A version of this article by Keith Fletcher first appeared in "Community Care" 12-18 November 1998 under the title "Get around the table". It is reproduced here with the agreement of the Editor.

A Negotiated Settlement

It is sometimes suggested that it is impossible for social services and health to collaborate more effectively until there is legislation to enable joint funding. Nonsense! If you wait until conditions  are exactly right hell will have frozen over.

It’s not easy to reach agency level agreement on issues like continuing care; even less to reach case agreement in its absence. Joint funding would certainly help. Clearer boundary definitions from the Department of Health, with occasional arbitration if necessary, would help even more. But agreements between social services and health about boundaries, joint strategies and individual care packages are not merely desirable. They are a professional imperative for both. Failure is not acceptable.

In the spirit of helpful support therefore let me suggest a few thoughts to consider when these things are under negotiation.

Health and social services have each other by the tail. If they pull away they cause themselves great pain and both fail their clients/patients. It is, by and large, the same people who need both to work together to get a decent service from either. Fear of failure might not be the basis of a love match but it should keep you at the table until you have found a mutually acceptable way of avoiding it. In the memorable words of someone or other, “If you have them by the balls their hearts and minds will follow.”

The potential benefits of success are enormous. Think how much better your service would be if only you could iron out the obstacles to progress created by their failure to respond to the needs of your clients/patients as you see them.

Recognising that failure is impossible is the first step to success. Identifying the components of success is the second. What do you want, specifically, from this particular negotiation? Answers like, “We want to find better ways of working together,” are the equivalent of, “We want to be happy and have lots of fun.” What exactly is the problem you want to solve? How does it manifest itself? What do you want the other side to do to alleviate it? What can you do to alleviate it?

Now turn the question round. What do you think they want from this negotiation? Why not ask them before you begin? It will probably be something from you. It may be more than you can give. What else can you offer which they may find acceptable?

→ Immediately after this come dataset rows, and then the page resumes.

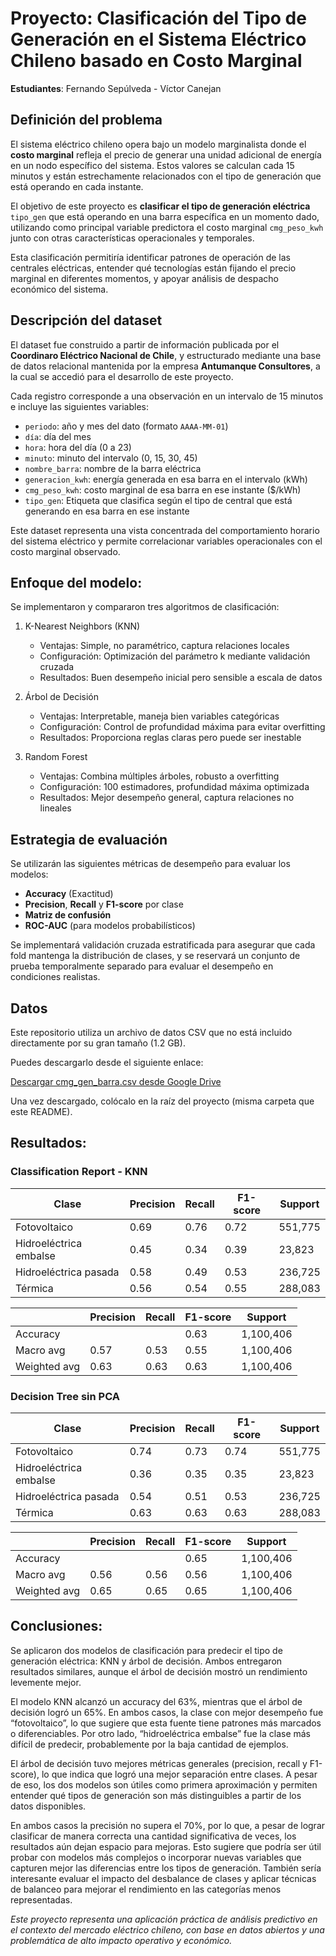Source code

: # Proyecto: Clasificación del Tipo de Generación en el Sistema Eléctrico Chileno basado en Costo Marginal

**Estudiantes**: Fernando Sepúlveda - Víctor Canejan

## Definición del problema

El sistema eléctrico chileno opera bajo un modelo marginalista donde el **costo marginal** refleja el precio de generar una unidad adicional de energía en un nodo específico del sistema. Estos valores se calculan cada 15 minutos y están estrechamente relacionados con el tipo de generación que está operando en cada instante.

El objetivo de este proyecto es **clasificar el tipo de generación eléctrica** `tipo_gen` que está operando en una barra específica en un momento dado, utilizando como principal variable predictora el costo marginal `cmg_peso_kwh` junto con otras características operacionales y temporales.

Esta clasificación permitiría identificar patrones de operación de las centrales eléctricas, entender qué tecnologías están fijando el precio marginal en diferentes momentos, y apoyar análisis de despacho económico del sistema.

## Descripción del dataset

El dataset fue construido a partir de información publicada por el **Coordinaro Eléctrico Nacional de Chile**, y estructurado mediante una base de datos relacional mantenida por la empresa **Antumanque Consultores**, a la cual se accedió para el desarrollo de este proyecto.

Cada registro corresponde a una observación en un intervalo de 15 minutos e incluye las siguientes variables:

- `periodo`: año y mes del dato (formato `AAAA-MM-01`)
- `día`: día del mes
- `hora`: hora del día (0 a 23)
- `minuto`: minuto del intervalo (0, 15, 30, 45)
- `nombre_barra`: nombre de la barra eléctrica
- `generacion_kwh`: energía generada en esa barra en el intervalo (kWh)
- `cmg_peso_kwh`: costo marginal de esa barra en ese instante ($/kWh)
- `tipo_gen`: Etiqueta que clasifica según el tipo de central que está generando en esa barra en ese instante

Este dataset representa una vista concentrada del comportamiento horario del sistema eléctrico y permite correlacionar variables operacionales con el costo marginal observado.

## Enfoque del modelo:

Se implementaron y compararon tres algoritmos de clasificación:

1. K-Nearest Neighbors (KNN)
    - Ventajas: Simple, no paramétrico, captura relaciones locales
    - Configuración: Optimización del parámetro k mediante validación cruzada
    - Resultados: Buen desempeño inicial pero sensible a escala de datos

2. Árbol de Decisión
    - Ventajas: Interpretable, maneja bien variables categóricas
    - Configuración: Control de profundidad máxima para evitar overfitting
    - Resultados: Proporciona reglas claras pero puede ser inestable

3. Random Forest
    - Ventajas: Combina múltiples árboles, robusto a overfitting
    - Configuración: 100 estimadores, profundidad máxima optimizada
    - Resultados: Mejor desempeño general, captura relaciones no lineales

## Estrategia de evaluación

Se utilizarán las siguientes métricas de desempeño para evaluar los modelos:

- **Accuracy** (Exactitud)
- **Precision**, **Recall** y **F1-score** por clase
- **Matriz de confusión**
- **ROC-AUC** (para modelos probabilísticos)

Se implementará validación cruzada estratificada para asegurar que cada fold mantenga la distribución de clases, y se reservará un conjunto de prueba temporalmente separado para evaluar el desempeño en condiciones realistas.

## Datos

Este repositorio utiliza un archivo de datos CSV que no está incluido directamente por su gran tamaño (1.2 GB).

Puedes descargarlo desde el siguiente enlace:

[Descargar cmg_gen_barra.csv desde Google Drive](https://drive.google.com/file/d/12zpRUrAQpB0F_ImRnaWG7Qui3_kEM61p/view?usp=drive_link)

Una vez descargado, colócalo en la raíz del proyecto (misma carpeta que este README).

## Resultados:
### Classification Report - KNN

| Clase                  | Precision | Recall | F1-score | Support  |
|------------------------|-----------|--------|----------|----------|
| Fotovoltaico           | 0.69      | 0.76   | 0.72     | 551,775  |
| Hidroeléctrica embalse | 0.45      | 0.34   | 0.39     | 23,823   |
| Hidroeléctrica pasada  | 0.58      | 0.49   | 0.53     | 236,725  |
| Térmica                | 0.56      | 0.54   | 0.55     | 288,083  |

|                        | Precision | Recall | F1-score | Support   |
|------------------------|-----------|--------|----------|-----------|
| Accuracy               |           |        | 0.63     | 1,100,406 |
| Macro avg              | 0.57      | 0.53   | 0.55     | 1,100,406 |
| Weighted avg           | 0.63      | 0.63   | 0.63     | 1,100,406 |

### Decision Tree sin PCA
| Clase                  | Precision | Recall | F1-score | Support |
| ---------------------- | --------- | ------ | -------- | ------- |
| Fotovoltaico           | 0.74      | 0.73   | 0.74     | 551,775 |
| Hidroeléctrica embalse | 0.36      | 0.35   | 0.35     | 23,823  |
| Hidroeléctrica pasada  | 0.54      | 0.51   | 0.53     | 236,725 |
| Térmica                | 0.63      | 0.63   | 0.63     | 288,083 |

|              | Precision | Recall | F1-score | Support   |
| ------------ | --------- | ------ | -------- | --------- |
| Accuracy     |           |        | 0.65     | 1,100,406 |
| Macro avg    | 0.56      | 0.56   | 0.56     | 1,100,406 |
| Weighted avg | 0.65      | 0.65   | 0.65     | 1,100,406 |


## Conclusiones:
Se aplicaron dos modelos de clasificación para predecir el tipo de generación eléctrica: KNN y árbol de decisión. Ambos entregaron resultados similares, aunque el árbol de decisión mostró un rendimiento levemente mejor.

El modelo KNN alcanzó un accuracy del 63%, mientras que el árbol de decisión logró un 65%. En ambos casos, la clase con mejor desempeño fue “fotovoltaico”, lo que sugiere que esta fuente tiene patrones más marcados o diferenciables. Por otro lado, “hidroeléctrica embalse” fue la clase más difícil de predecir, probablemente por la baja cantidad de ejemplos.

El árbol de decisión tuvo mejores métricas generales (precision, recall y F1-score), lo que indica que logró una mejor separación entre clases. A pesar de eso, los dos modelos son útiles como primera aproximación y permiten entender qué tipos de generación son más distinguibles a partir de los datos disponibles.

En ambos casos la precisión no supera el 70%, por lo que, a pesar de lograr clasificar de manera correcta una cantidad significativa de veces, los resultados aún dejan espacio para mejoras. Esto sugiere que podría ser útil probar con modelos más complejos o incorporar nuevas variables que capturen mejor las diferencias entre los tipos de generación. También sería interesante evaluar el impacto del desbalance de clases y aplicar técnicas de balanceo para mejorar el rendimiento en las categorías menos representadas.

*Este proyecto representa una aplicación práctica de análisis predictivo en el contexto del mercado eléctrico chileno, con base en datos abiertos y una problemática de alto impacto operativo y económico.*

Keep remembering that both sides are (or should be) negotiating for the same beneficiary. So all sides win or all sides lose in this particular game. It isn’t a competition. But that doesn’t mean you are both on the same side either. They are trying to do the best for their people just like you. If you don’t treat them like people of goodwill why do you expect it of them?

This negotiation is not quite like buying a car. You can’t move on to the next showroom  if you don’t get the deal you want. You have to get what you can here - but then, so do they!

Keith Fletcher is the author of “Negotiation for Health and Social Services Professionals” published by Jessica Kingsley.